Fred Hill
Topic:
Fred Hill had two separate careers – 20 years in journalism and twenty-one in government. At Bowdoin College he majored in government but then wanted to be a professional baseball player, which he did for two adventurous but unsuccessful years in the minor leagues with San Francisco and Philadelphia teams. He wound up with the Baltimore Sun as an investigative reporter and state government reporter in Maryland. In Washington he covered Watergate, followed by stints a Correspondent in Paris and London, from where he covered Western Europe, Africa and parts of the Middle East. He worked the last four years on the editorial page, where he had a weekly column on foreign affairs and local politics. In 1985 and 1986 he was foreign policy director to Sen. Charles MacMathias, Jr., a liberal Republican from Maryland and one of the key forces behind the imposing sanctions against South Africa.
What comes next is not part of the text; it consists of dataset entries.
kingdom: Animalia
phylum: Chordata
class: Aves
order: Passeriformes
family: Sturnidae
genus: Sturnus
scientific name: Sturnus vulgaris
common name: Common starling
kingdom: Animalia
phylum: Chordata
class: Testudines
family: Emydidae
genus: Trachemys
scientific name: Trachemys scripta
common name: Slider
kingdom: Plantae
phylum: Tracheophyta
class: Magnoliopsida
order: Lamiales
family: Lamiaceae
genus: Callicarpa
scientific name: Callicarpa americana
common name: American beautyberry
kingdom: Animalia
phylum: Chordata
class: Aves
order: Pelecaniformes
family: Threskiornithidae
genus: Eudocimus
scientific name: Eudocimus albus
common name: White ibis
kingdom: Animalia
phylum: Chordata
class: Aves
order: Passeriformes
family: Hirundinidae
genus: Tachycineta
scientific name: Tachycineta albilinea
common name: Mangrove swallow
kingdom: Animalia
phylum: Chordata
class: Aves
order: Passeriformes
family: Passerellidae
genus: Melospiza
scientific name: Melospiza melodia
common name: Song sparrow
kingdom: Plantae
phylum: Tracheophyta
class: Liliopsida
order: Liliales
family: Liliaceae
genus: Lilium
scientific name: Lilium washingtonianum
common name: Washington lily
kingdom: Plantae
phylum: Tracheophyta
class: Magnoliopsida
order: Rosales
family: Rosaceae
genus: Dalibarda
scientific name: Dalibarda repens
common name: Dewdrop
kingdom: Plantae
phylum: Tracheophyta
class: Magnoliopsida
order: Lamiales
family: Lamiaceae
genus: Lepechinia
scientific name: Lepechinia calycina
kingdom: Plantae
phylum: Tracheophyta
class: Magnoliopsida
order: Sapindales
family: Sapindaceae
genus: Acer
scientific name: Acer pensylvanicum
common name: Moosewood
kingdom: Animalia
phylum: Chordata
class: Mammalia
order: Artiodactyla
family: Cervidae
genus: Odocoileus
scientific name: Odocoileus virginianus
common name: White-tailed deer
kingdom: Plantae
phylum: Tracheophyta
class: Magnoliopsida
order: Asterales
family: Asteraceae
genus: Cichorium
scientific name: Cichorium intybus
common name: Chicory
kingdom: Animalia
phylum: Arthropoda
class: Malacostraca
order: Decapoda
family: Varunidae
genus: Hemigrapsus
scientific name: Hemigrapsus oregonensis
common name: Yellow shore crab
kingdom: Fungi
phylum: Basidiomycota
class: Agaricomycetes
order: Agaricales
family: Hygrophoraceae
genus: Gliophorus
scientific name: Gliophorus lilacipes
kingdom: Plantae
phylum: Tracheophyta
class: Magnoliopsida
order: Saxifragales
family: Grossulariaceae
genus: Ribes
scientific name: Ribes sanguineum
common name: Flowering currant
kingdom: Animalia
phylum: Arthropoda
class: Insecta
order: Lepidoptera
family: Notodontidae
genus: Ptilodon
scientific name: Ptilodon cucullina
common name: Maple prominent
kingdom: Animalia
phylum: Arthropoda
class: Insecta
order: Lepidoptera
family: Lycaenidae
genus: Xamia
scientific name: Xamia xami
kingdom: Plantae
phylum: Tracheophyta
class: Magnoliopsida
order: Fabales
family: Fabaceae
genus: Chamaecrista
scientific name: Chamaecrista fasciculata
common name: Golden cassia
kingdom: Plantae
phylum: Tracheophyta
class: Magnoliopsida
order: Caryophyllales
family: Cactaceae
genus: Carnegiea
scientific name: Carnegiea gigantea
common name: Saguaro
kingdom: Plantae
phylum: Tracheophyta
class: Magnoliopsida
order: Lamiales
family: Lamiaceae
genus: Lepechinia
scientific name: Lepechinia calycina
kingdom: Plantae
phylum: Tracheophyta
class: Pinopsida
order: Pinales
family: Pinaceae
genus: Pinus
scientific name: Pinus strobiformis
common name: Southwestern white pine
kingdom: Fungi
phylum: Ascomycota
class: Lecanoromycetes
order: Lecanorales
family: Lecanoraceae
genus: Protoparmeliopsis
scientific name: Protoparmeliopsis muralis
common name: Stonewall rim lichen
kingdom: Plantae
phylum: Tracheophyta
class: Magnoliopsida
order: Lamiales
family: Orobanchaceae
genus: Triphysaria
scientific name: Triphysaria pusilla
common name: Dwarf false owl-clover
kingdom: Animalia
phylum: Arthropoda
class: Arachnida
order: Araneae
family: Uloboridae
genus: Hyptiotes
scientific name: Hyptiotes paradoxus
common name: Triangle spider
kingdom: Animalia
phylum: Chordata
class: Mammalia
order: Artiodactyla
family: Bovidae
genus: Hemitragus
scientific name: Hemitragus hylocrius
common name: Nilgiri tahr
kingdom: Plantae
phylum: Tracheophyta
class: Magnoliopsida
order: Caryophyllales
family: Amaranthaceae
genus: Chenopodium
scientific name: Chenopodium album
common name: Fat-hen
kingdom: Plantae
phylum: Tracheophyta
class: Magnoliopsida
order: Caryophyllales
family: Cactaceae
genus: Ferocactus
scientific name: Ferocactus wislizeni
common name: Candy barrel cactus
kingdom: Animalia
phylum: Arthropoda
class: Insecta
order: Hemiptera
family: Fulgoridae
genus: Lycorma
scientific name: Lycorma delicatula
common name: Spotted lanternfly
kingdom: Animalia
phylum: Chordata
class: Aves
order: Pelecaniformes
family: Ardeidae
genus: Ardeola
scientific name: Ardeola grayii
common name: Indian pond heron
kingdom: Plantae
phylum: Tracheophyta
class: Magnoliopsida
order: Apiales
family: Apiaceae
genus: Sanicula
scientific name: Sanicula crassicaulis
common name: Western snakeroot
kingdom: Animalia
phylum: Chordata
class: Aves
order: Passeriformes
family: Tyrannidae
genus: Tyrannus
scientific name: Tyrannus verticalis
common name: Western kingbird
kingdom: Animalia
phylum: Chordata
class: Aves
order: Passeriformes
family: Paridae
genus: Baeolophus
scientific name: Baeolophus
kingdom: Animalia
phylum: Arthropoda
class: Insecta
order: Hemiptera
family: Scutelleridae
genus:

Finally, he spent nearly twenty years in the State Department where he developed the department’s policy gaming capability and later ran an office of “Special Programs” that organized policy planning exercises and roundtable discussions for senior officials on a wide range of security, political, economic, and global issues, including a considerable focus on the Middle East and East Asia.
Fred is married and lives in Arrowsic, Maine. He writes a bi-weekly column for the Bangor Daily News.
His topic will be “The Missing Piece in America’s Foreign Policy Puzzle?”